D’altro canto, visto che con Pitore le parole non erano un terreno condiviso, ho cominciato a bazzicare nuove zone, cercando cioè forme di comunicazione alternativa: istintiva, animalesca, la definisca come preferisce, Luca, ma che aggiri le parole o, rispetto alle parole, vada oltre. Un abbraccio, una carezza sulla nuca, piegarsi sulle gambe per guardarlo negli occhi, condividere un po’ di tempo davanti al mare, cucinare o una qualsiasi altra attività insieme. Ho capito che il solo condividere con lui un poco di silenzio, quel silenzio che lei evoca, liberi dai lacci delle parole, già significa stabilire un contatto sincero e profondo.
Luca, non mi fraintenda: io detesto le affermazioni di principio e lungi da me pontificare. Le parlo solo in virtù della mia piccola, modesta esperienza: per comunicare davvero, credo che si debba varcare candidamente il proprio perimetro di riferimento e con temerarietà visionaria attraversare altri territori, ancorché impervi.
Che cosa fa del resto Geppetto con Pinocchio? Molla tutto, piglia e parte.

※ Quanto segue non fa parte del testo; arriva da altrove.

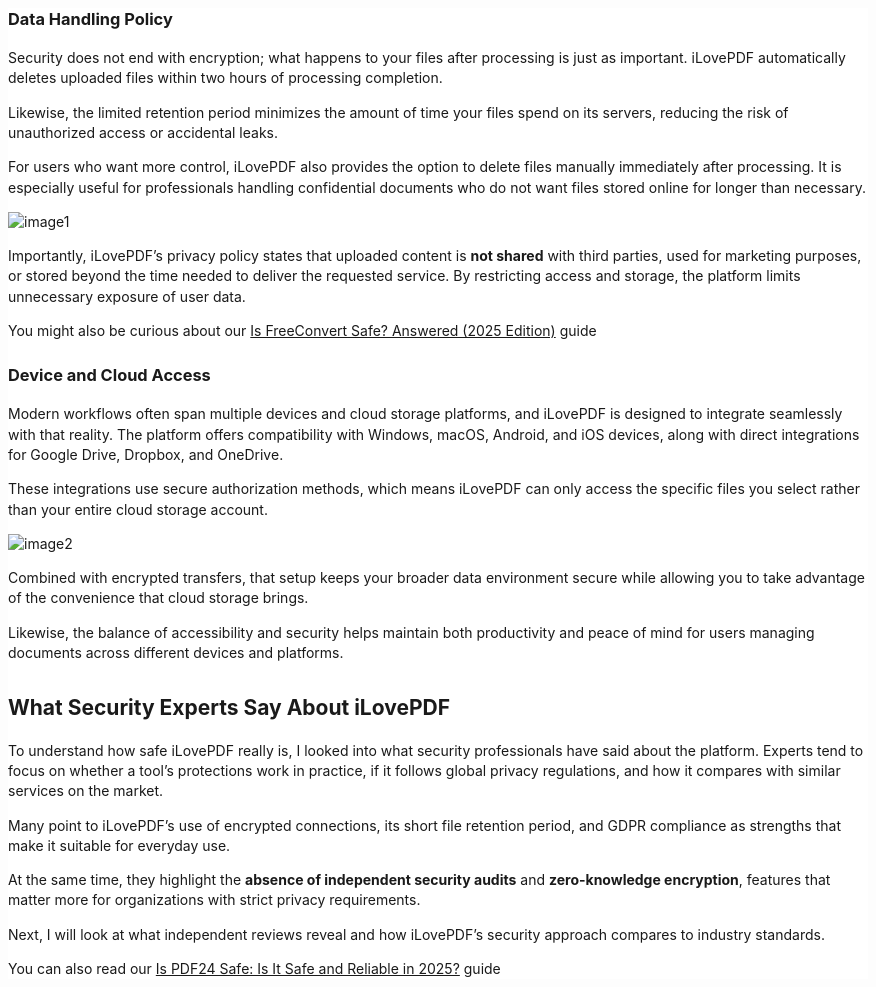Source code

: ### **Data Handling Policy**

Security does not end with encryption; what happens to your files after processing is just as important. iLovePDF automatically deletes uploaded files within two hours of processing completion. 

Likewise, the limited retention period minimizes the amount of time your files spend on its servers, reducing the risk of unauthorized access or accidental leaks.

For users who want more control, iLovePDF also provides the option to delete files manually immediately after processing.  It is especially useful for professionals handling confidential documents who do not want files stored online for longer than necessary.

![image1](image4.webp)

Importantly, iLovePDF’s privacy policy states that uploaded content is **not shared** with third parties, used for marketing purposes, or stored beyond the time needed to deliver the requested service. By restricting access and storage, the platform limits unnecessary exposure of user data.

You might also be curious about our [Is FreeConvert Safe? Answered (2025 Edition)](https://mconverter.eu/blog/is-freeconvert-safe/) guide 

### **Device and Cloud Access**

Modern workflows often span multiple devices and cloud storage platforms, and iLovePDF is designed to integrate seamlessly with that reality. The platform offers compatibility with Windows, macOS, Android, and iOS devices, along with direct integrations for Google Drive, Dropbox, and OneDrive.

These integrations use secure authorization methods, which means iLovePDF can only access the specific files you select rather than your entire cloud storage account. 

![image2](image7.webp)

Combined with encrypted transfers, that setup keeps your broader data environment secure while allowing you to take advantage of the convenience that cloud storage brings.

Likewise, the balance of accessibility and security helps maintain both productivity and peace of mind for users managing documents across different devices and platforms.

## **What Security Experts Say About iLovePDF**

To understand how safe iLovePDF really is, I looked into what security professionals have said about the platform. Experts tend to focus on whether a tool’s protections work in practice, if it follows global privacy regulations, and how it compares with similar services on the market.

Many point to iLovePDF’s use of encrypted connections, its short file retention period, and GDPR compliance as strengths that make it suitable for everyday use. 

At the same time, they highlight the **absence of independent security audits** and **zero-knowledge encryption**, features that matter more for organizations with strict privacy requirements.

Next, I will look at what independent reviews reveal and how iLovePDF’s security approach compares to industry standards.

You can also read our [Is PDF24 Safe: Is It Safe and Reliable in 2025?](https://mconverter.eu/blog/is-pdf24-safe/%20) guide 
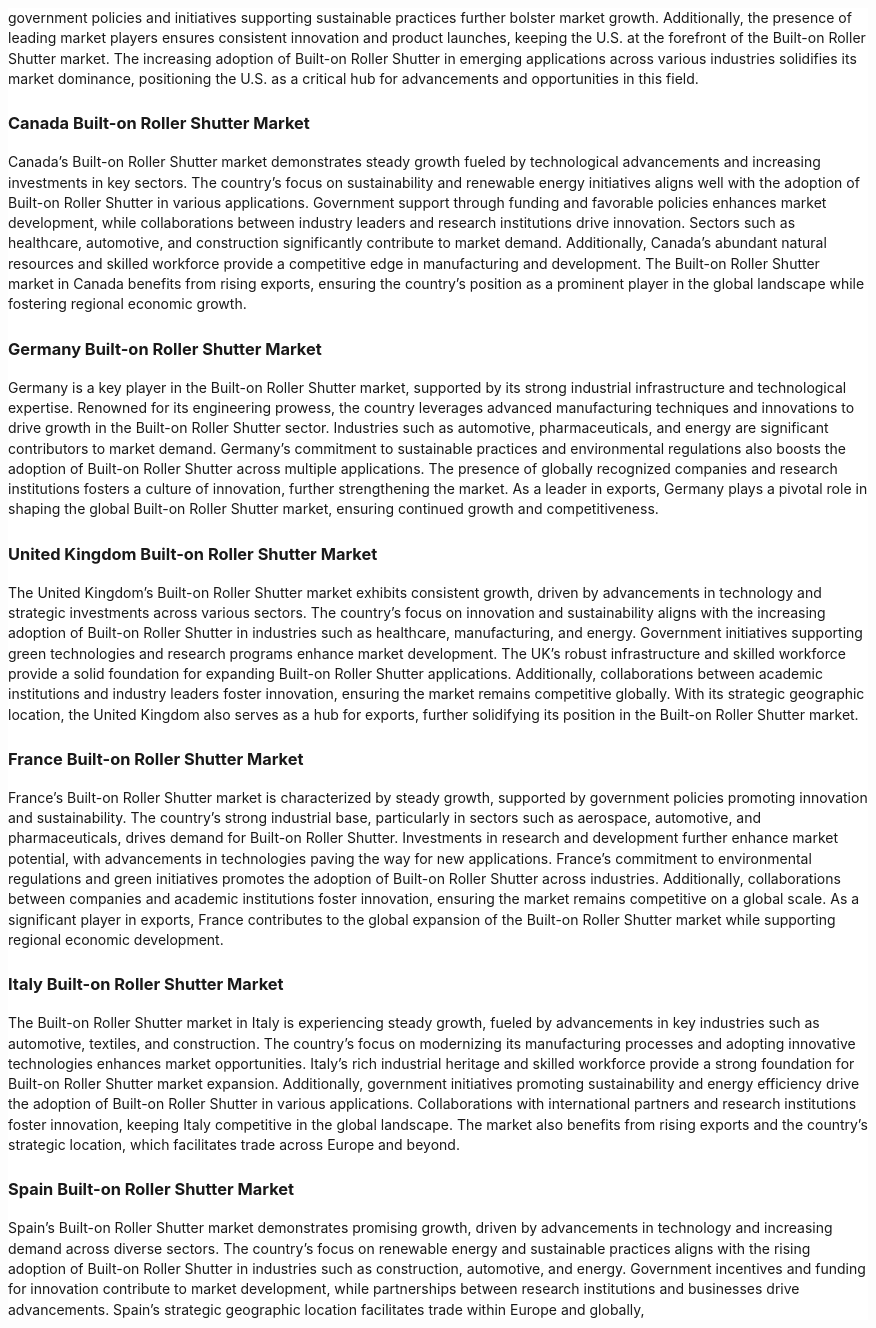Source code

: government policies and initiatives supporting sustainable practices further bolster market growth. Additionally, the presence of leading market players ensures consistent innovation and product launches, keeping the U.S. at the forefront of the Built-on Roller Shutter market. The increasing adoption of Built-on Roller Shutter in emerging applications across various industries solidifies its market dominance, positioning the U.S. as a critical hub for advancements and opportunities in this field.</p><h3>Canada Built-on Roller Shutter Market</h3><p>Canada&rsquo;s Built-on Roller Shutter market demonstrates steady growth fueled by technological advancements and increasing investments in key sectors. The country&rsquo;s focus on sustainability and renewable energy initiatives aligns well with the adoption of Built-on Roller Shutter in various applications. Government support through funding and favorable policies enhances market development, while collaborations between industry leaders and research institutions drive innovation. Sectors such as healthcare, automotive, and construction significantly contribute to market demand. Additionally, Canada&rsquo;s abundant natural resources and skilled workforce provide a competitive edge in manufacturing and development. The Built-on Roller Shutter market in Canada benefits from rising exports, ensuring the country&rsquo;s position as a prominent player in the global landscape while fostering regional economic growth.</p><h3>Germany Built-on Roller Shutter Market</h3><p>Germany is a key player in the Built-on Roller Shutter market, supported by its strong industrial infrastructure and technological expertise. Renowned for its engineering prowess, the country leverages advanced manufacturing techniques and innovations to drive growth in the Built-on Roller Shutter sector. Industries such as automotive, pharmaceuticals, and energy are significant contributors to market demand. Germany&rsquo;s commitment to sustainable practices and environmental regulations also boosts the adoption of Built-on Roller Shutter across multiple applications. The presence of globally recognized companies and research institutions fosters a culture of innovation, further strengthening the market. As a leader in exports, Germany plays a pivotal role in shaping the global Built-on Roller Shutter market, ensuring continued growth and competitiveness.</p><h3>United Kingdom Built-on Roller Shutter Market</h3><p>The United Kingdom&rsquo;s Built-on Roller Shutter market exhibits consistent growth, driven by advancements in technology and strategic investments across various sectors. The country&rsquo;s focus on innovation and sustainability aligns with the increasing adoption of Built-on Roller Shutter in industries such as healthcare, manufacturing, and energy. Government initiatives supporting green technologies and research programs enhance market development. The UK&rsquo;s robust infrastructure and skilled workforce provide a solid foundation for expanding Built-on Roller Shutter applications. Additionally, collaborations between academic institutions and industry leaders foster innovation, ensuring the market remains competitive globally. With its strategic geographic location, the United Kingdom also serves as a hub for exports, further solidifying its position in the Built-on Roller Shutter market.</p><h3>France Built-on Roller Shutter Market</h3><p>France&rsquo;s Built-on Roller Shutter market is characterized by steady growth, supported by government policies promoting innovation and sustainability. The country&rsquo;s strong industrial base, particularly in sectors such as aerospace, automotive, and pharmaceuticals, drives demand for Built-on Roller Shutter. Investments in research and development further enhance market potential, with advancements in technologies paving the way for new applications. France&rsquo;s commitment to environmental regulations and green initiatives promotes the adoption of Built-on Roller Shutter across industries. Additionally, collaborations between companies and academic institutions foster innovation, ensuring the market remains competitive on a global scale. As a significant player in exports, France contributes to the global expansion of the Built-on Roller Shutter market while supporting regional economic development.</p><h3>Italy Built-on Roller Shutter Market</h3><p>The Built-on Roller Shutter market in Italy is experiencing steady growth, fueled by advancements in key industries such as automotive, textiles, and construction. The country&rsquo;s focus on modernizing its manufacturing processes and adopting innovative technologies enhances market opportunities. Italy&rsquo;s rich industrial heritage and skilled workforce provide a strong foundation for Built-on Roller Shutter market expansion. Additionally, government initiatives promoting sustainability and energy efficiency drive the adoption of Built-on Roller Shutter in various applications. Collaborations with international partners and research institutions foster innovation, keeping Italy competitive in the global landscape. The market also benefits from rising exports and the country&rsquo;s strategic location, which facilitates trade across Europe and beyond.</p><h3>Spain Built-on Roller Shutter Market</h3><p>Spain&rsquo;s Built-on Roller Shutter market demonstrates promising growth, driven by advancements in technology and increasing demand across diverse sectors. The country&rsquo;s focus on renewable energy and sustainable practices aligns with the rising adoption of Built-on Roller Shutter in industries such as construction, automotive, and energy. Government incentives and funding for innovation contribute to market development, while partnerships between research institutions and businesses drive advancements. Spain&rsquo;s strategic geographic location facilitates trade within Europe and globally,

A proposito di Mastro Geppetto, un personaggio che mi è molto caro e nel quale un pochino mi ritrovo, le segnalo l’ultimo romanzo di Fabio Stassi, uscito giorni fa, dove l’autore rivede a suo modo questa favola. Senta qua, Luca, a proposito di parole, di coraggio e di candore: “Lo chiamano mastro Geppetto, per storpiargli anche il nome, ma la sua stessa anagrafe è già una bestemmia: Giuseppe, Giuseppetto, Geppetto, un santo in burla, uno scherno, la cantilena che accompagna tutti gli uomini che vivono da soli. La verità è che la sua Nazareth è un borgo cattivo sul dorso di un appennino che ha per gioco preferito quello di lapidare gli scemi, i senzafamiglia e i morti di fame”.
Stia bene Luca, io la abbraccio con affetto.